---------- RECORDS FOR THIS TASK

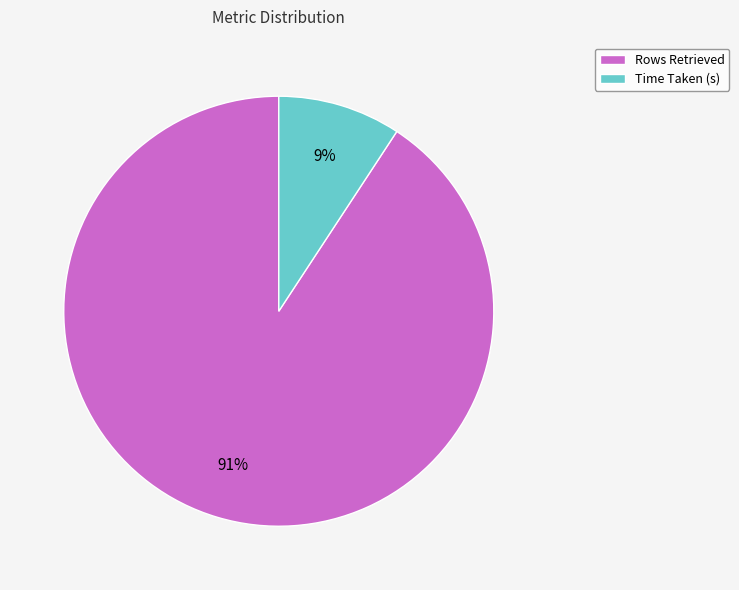

What percentage is the Rows Retrieved slice, to the nearest percent?

91%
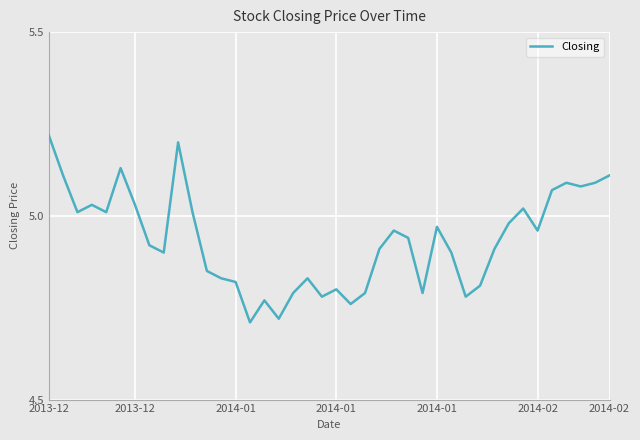

What is the difference between the second highest and second lowest values?

0.5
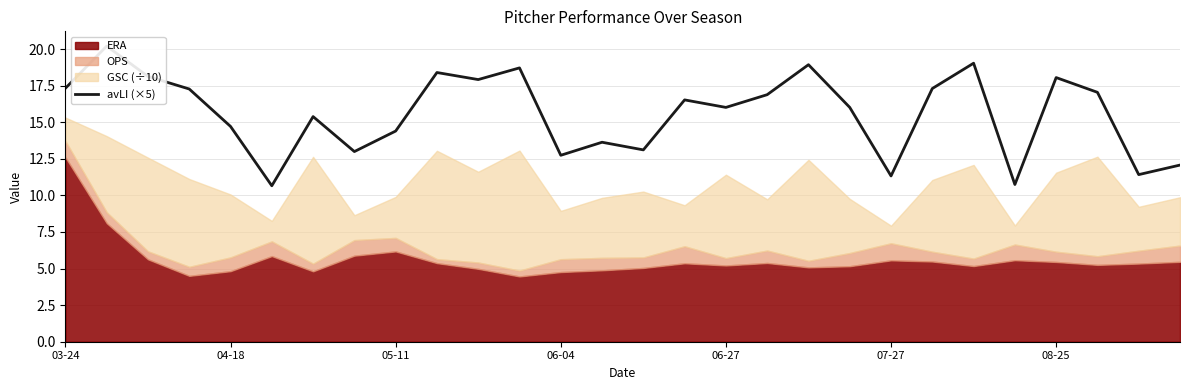

How many interior local valleys (lower than both neighbors) does the data have?

9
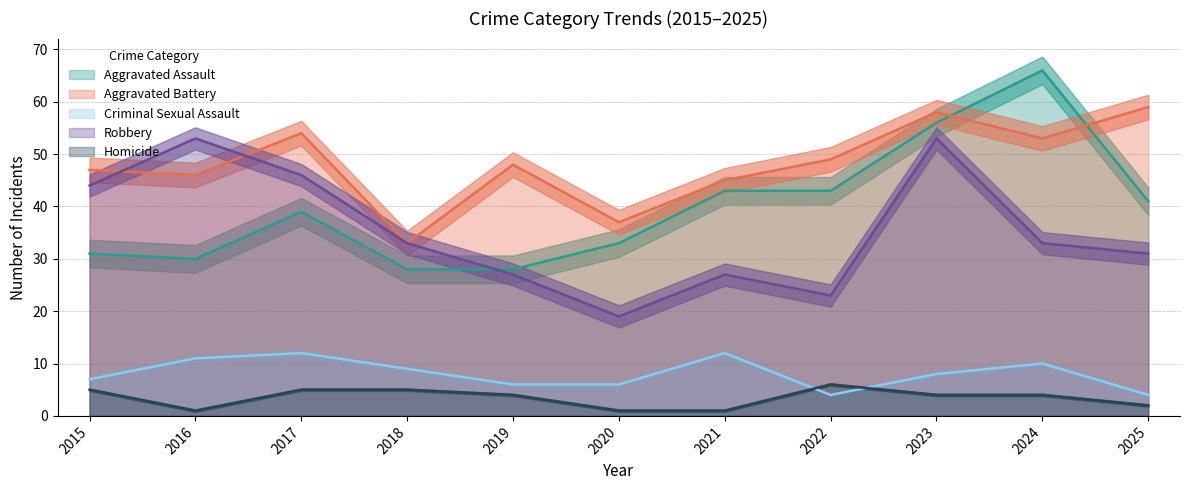

What is the value of the Aggravated Assault point at the 9th from the left?

56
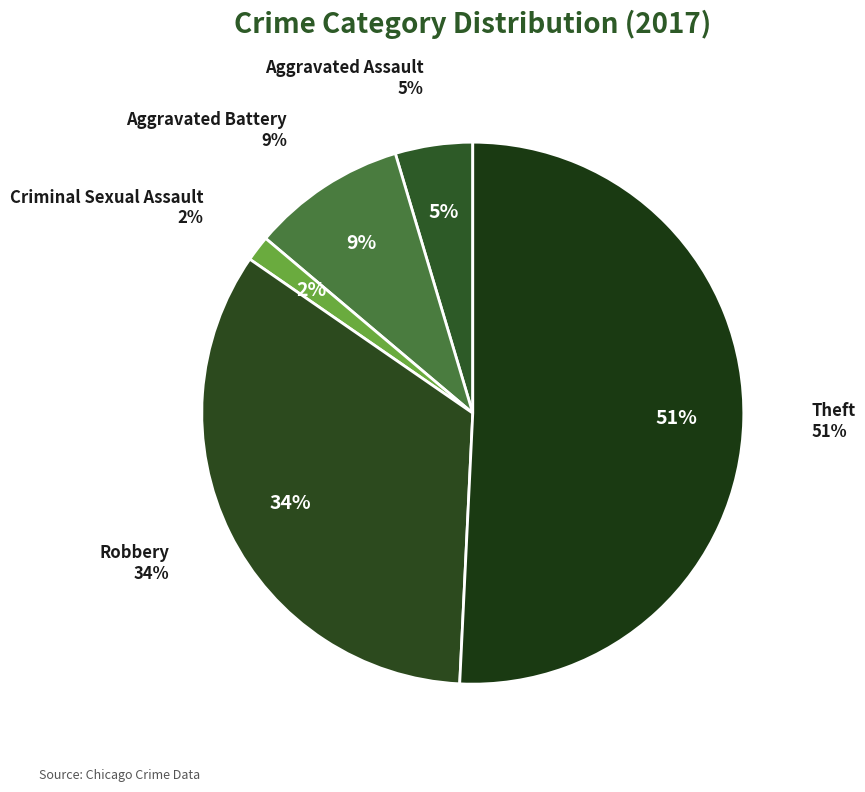

Rank the categories by value from highest to lowest.

Theft, Robbery, Aggravated Battery, Aggravated Assault, Criminal Sexual Assault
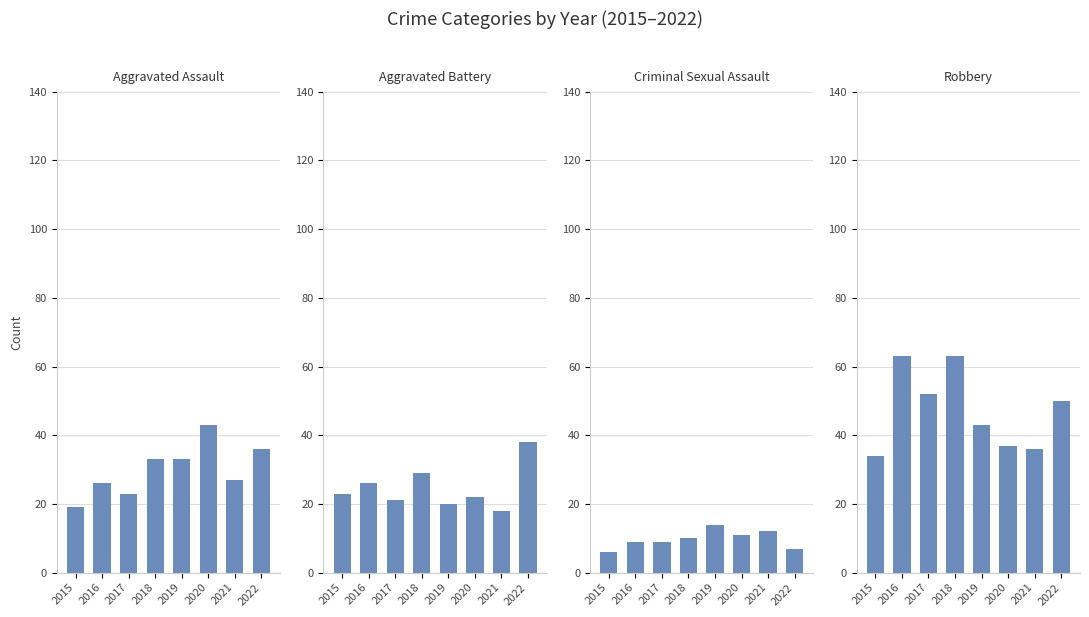

Between 2021 and 2016, which is larger?

2021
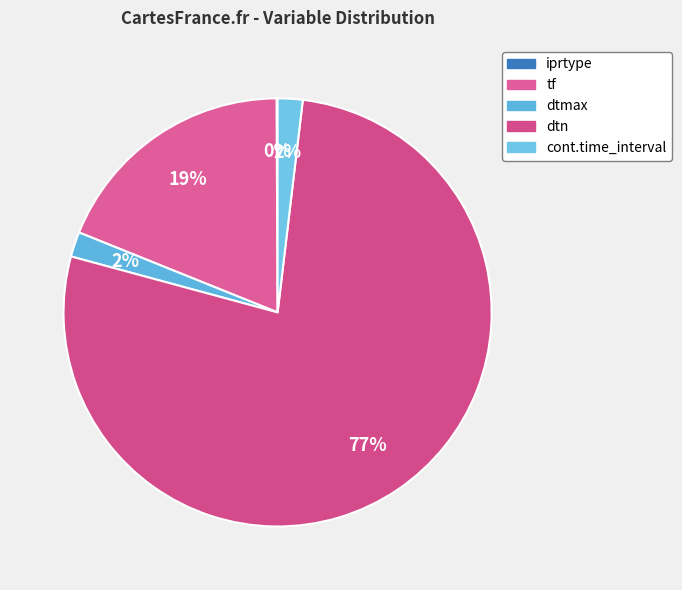

How many segments does this pie chart have?

5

--------------------

- _HOW TO COMPLETE THIS TASK_
Please print every line of the records above word for word, leaving out the pictures.

- _RESPONSE FOR THIS EXERCISE_
What percentage is the Rows Retrieved slice, to the nearest percent?

91%

What is the difference between the second highest and second lowest values?

0.5

How many interior local valleys (lower than both neighbors) does the data have?

9

What is the value of the Aggravated Assault point at the 9th from the left?

56

Rank the categories by value from highest to lowest.

Theft, Robbery, Aggravated Battery, Aggravated Assault, Criminal Sexual Assault

Between 2021 and 2016, which is larger?

2021

How many segments does this pie chart have?

5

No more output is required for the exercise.